Ireland is preparing to take majority control of Allied Irish Banks and pump extra cash into Anglo Irish Bank, raising the cost of repairing the financial system to as much as ¤50 billion ($68 billion).
“The Irish banking system is at rock bottom today,” Finance Minister Brian Lenihan said today in a Bloomberg Television interview in Dublin. He rejected speculation Ireland will need outside help. “It can only revive from now because it’s recapitalised and reformed,” he said.
Ireland’s deteriorating finances fuelled investor concerns that it would become the first government after Greece to tap the ¤750-billion rescue fund set up by the European Union and International Monetary fund to stanch the debt crisis. Irish bonds have plunged this month, sending the yield on 10-year securities to higher than any other euro nation except Greece.
The cost of bailing out the country’s banks may ultimately rise to about ¤50 billion, under a “stress case” scenario for Anglo Irish, according to figures published by the country’s finance ministry and the central bank in Dublin today. The base case estimate is about ¤45 billion, the figures show.

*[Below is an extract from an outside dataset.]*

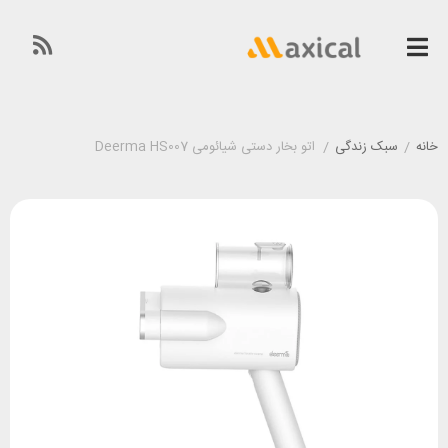
خانه
/
سبک زندگی
/
اتو بخار دستی شیائومی Deerma HS007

Allied Irish may need as much as ¤3 billion.
Among the biggest Irish lenders, only Bank of Ireland and Irish Life & Permanent will remain outside state control after the bailouts.
‘Believable guidance’
“Investors have been looking for clarity and believable guidance on how bad things are,” said Padhraic Garvey, head of developed-market debt strategy at ING Groep in Amsterdam. “This morning should go some way to satisfying such calls.”
Ireland has pumped ¤22.9 billion into Anglo Irish since it seized the lender in January 2009 as its bad loans soared following the collapse of a decade-long real-estate bubble.